There is interesting academic work to be done here, but the results will likely be as vague (and perhaps unsatisfying) as results from neuroscience.

Applications of LLMs

There are endless (often interdisciplinary) applications of LLMs across academia. There are lots of previously hard problems that have now become easy, as well as numerous problems that nobody ever thought of because the tools didn’t exist. Now that they do exist, researchers from across disciplines should start adopting LLMs just as they have been adopting computers.
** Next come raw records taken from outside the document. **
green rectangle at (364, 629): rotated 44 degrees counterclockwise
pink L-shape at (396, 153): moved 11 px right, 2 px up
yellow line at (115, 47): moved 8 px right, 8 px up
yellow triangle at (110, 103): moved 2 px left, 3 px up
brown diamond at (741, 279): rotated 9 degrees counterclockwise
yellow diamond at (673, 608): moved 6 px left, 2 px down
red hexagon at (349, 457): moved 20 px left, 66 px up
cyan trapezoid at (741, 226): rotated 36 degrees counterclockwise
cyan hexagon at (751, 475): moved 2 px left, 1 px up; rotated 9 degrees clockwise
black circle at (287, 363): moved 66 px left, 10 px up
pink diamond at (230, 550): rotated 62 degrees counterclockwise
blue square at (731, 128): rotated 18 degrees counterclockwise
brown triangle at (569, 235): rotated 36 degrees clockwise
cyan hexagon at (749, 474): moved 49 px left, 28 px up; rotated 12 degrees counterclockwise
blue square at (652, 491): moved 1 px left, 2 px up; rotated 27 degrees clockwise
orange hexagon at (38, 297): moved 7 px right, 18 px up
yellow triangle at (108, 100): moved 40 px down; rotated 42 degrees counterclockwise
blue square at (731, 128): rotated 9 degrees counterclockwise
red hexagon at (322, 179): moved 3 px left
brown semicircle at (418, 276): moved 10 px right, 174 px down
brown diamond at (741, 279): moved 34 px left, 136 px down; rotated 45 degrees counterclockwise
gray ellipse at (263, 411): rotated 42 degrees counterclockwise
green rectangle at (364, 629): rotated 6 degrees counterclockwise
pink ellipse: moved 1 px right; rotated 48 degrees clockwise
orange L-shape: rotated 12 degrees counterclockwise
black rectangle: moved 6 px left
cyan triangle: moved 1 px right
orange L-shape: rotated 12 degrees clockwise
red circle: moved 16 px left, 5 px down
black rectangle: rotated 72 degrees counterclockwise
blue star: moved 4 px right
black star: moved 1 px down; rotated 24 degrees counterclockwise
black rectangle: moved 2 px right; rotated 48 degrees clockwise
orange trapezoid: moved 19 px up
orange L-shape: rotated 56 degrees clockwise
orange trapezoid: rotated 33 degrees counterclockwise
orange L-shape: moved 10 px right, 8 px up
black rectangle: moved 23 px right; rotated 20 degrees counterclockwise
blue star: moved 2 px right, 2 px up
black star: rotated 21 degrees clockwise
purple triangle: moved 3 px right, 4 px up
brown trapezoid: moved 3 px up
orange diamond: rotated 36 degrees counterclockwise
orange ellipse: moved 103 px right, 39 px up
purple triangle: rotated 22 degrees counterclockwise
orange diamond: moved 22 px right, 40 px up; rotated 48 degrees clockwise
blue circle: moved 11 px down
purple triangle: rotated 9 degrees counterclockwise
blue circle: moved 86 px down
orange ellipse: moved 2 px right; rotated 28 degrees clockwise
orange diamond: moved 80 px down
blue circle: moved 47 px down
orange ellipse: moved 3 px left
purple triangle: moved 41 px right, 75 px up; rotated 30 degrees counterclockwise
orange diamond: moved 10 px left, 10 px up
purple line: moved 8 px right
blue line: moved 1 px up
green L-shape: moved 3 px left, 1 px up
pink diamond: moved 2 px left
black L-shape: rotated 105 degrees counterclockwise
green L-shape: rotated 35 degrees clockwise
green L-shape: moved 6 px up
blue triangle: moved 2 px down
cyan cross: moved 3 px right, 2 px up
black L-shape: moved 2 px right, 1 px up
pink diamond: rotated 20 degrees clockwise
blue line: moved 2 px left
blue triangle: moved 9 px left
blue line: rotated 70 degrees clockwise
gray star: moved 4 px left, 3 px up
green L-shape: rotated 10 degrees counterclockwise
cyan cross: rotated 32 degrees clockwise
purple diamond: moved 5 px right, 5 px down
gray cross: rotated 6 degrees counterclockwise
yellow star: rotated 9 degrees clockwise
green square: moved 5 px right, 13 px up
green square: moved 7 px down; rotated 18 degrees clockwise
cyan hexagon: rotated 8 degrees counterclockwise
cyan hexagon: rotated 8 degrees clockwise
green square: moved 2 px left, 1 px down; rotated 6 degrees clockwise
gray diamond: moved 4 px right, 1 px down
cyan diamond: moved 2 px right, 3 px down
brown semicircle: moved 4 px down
Many of these applications come from making textual data computable. Previously, it was difficult to work with textual data beyond a superficial level. LLMs have changed this, opening up vast new datasets for study, as well as adding primitives for researching non-numerical data.

Conclusion

The most exciting direction for LLM work in academia will be in applications, and some study of how/why LLMs work. Many of the other prominent directions (particularly those that focus on LLM development) are either competing with industry in a way that will be painful and fruitless, going after solved problems, or don’t make much sense philosophically.